(Material supplied)

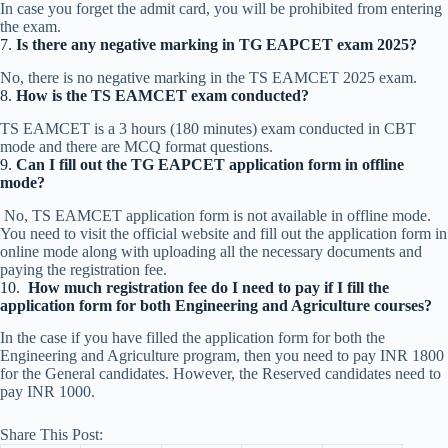
In case you forget the admit card, you will be prohibited from entering
the exam.
7.
Is there any negative marking in TG EAPCET exam 2025?
No, there is no negative marking in the TS EAMCET 2025 exam.
8.
How is the TS EAMCET exam conducted?
TS EAMCET is a 3 hours (180 minutes) exam conducted in CBT
mode and there are MCQ format questions.
9.
Can I fill out the TG EAPCET application form in offline
mode?
No, TS EAMCET application form is not available in offline mode.
You need to visit the official website and fill out the application form in
online mode along with uploading all the necessary documents and
paying the registration fee.
10.
How much registration fee do I need to pay if I fill the
application form for both Engineering and Agriculture courses?
In the case if you have filled the application form for both the
Engineering and Agriculture program, then you need to pay INR 1800
for the General candidates. However, the Reserved candidates need to
pay INR 1000.
Share This Post:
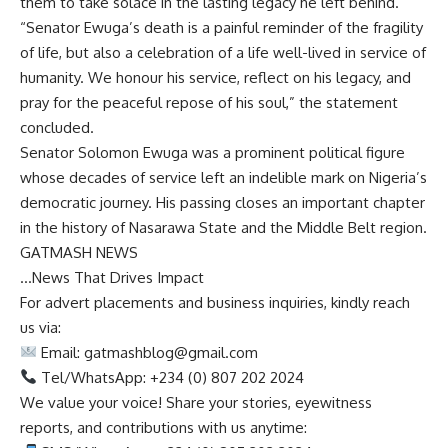
them to take solace in the lasting legacy he left behind.
“Senator Ewuga’s death is a painful reminder of the fragility
of life, but also a celebration of a life well-lived in service of
humanity. We honour his service, reflect on his legacy, and
pray for the peaceful repose of his soul,” the statement
concluded.
Senator Solomon Ewuga was a prominent political figure
whose decades of service left an indelible mark on Nigeria’s
democratic journey. His passing closes an important chapter
in the history of Nasarawa State and the Middle Belt region.
GATMASH NEWS
…News That Drives Impact
For advert placements and business inquiries, kindly reach
us via:
Email:
gatmashblog@gmail.com
Tel/WhatsApp: +234 (0) 807 202 2024
We value your voice! Share your stories, eyewitness
reports, and contributions with us anytime:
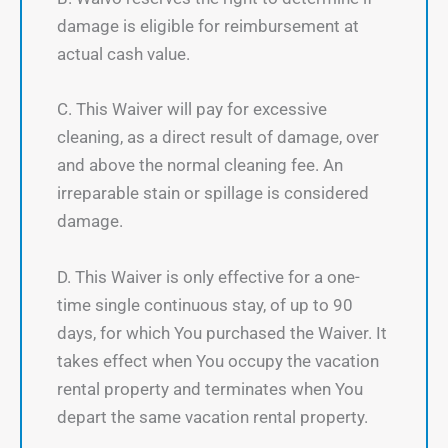
damage is eligible for reimbursement at
actual cash value.
C. This Waiver will pay for excessive
cleaning, as a direct result of damage, over
and above the normal cleaning fee. An
irreparable stain or spillage is considered
damage.
D. This Waiver is only effective for a one-
time single continuous stay, of up to 90
days, for which You purchased the Waiver. It
takes effect when You occupy the vacation
rental property and terminates when You
depart the same vacation rental property.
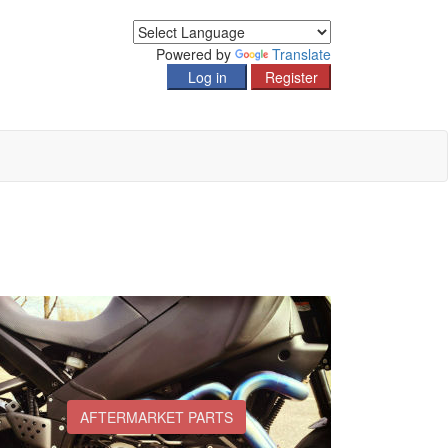
Powered by
Translate
AFTERMARKET PARTS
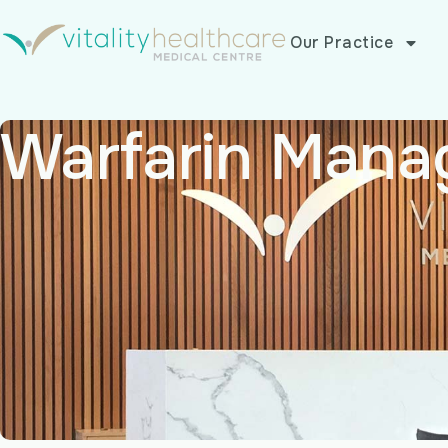
Our Practice
Warfarin Mana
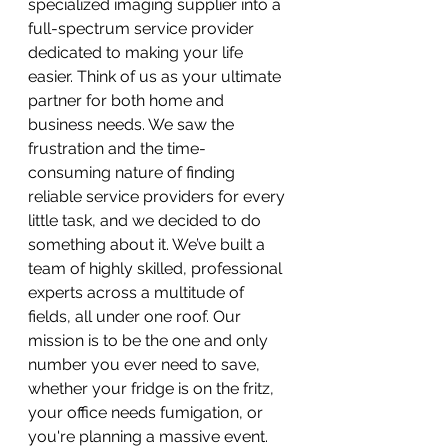
specialized imaging supplier into a 
full-spectrum service provider 
dedicated to making your life 
easier. Think of us as your ultimate 
partner for both home and 
business needs. We saw the 
frustration and the time-
consuming nature of finding 
reliable service providers for every 
little task, and we decided to do 
something about it. We’ve built a 
team of highly skilled, professional 
experts across a multitude of 
fields, all under one roof. Our 
mission is to be the one and only 
number you ever need to save, 
whether your fridge is on the fritz, 
your office needs fumigation, or 
you're planning a massive event.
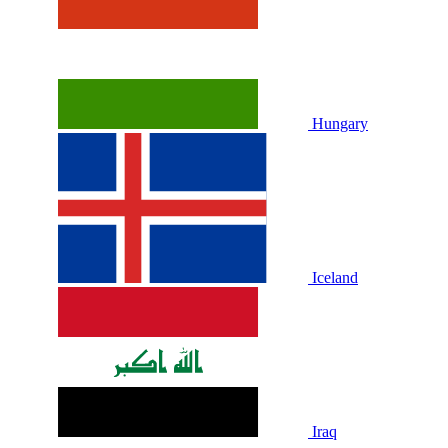
Hungary
Iceland
Iraq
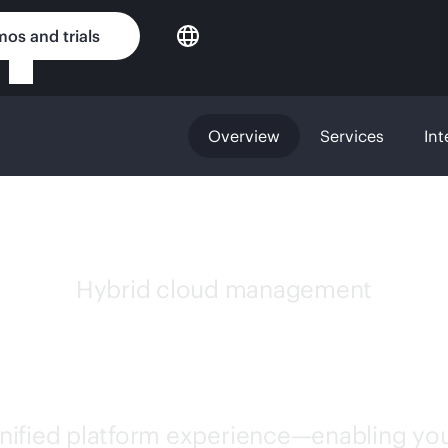
os and trials
Overview
Services
Int
Hybrid cloud management
GREENLAKE
unified platform experience—enabling you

(End Material supplied)

[Directive]
All lines above containing the string "offline": copy each one.

[Solution for this exercise]
Can I fill out the TG EAPCET application form in offline
No, TS EAMCET application form is not available in offline mode.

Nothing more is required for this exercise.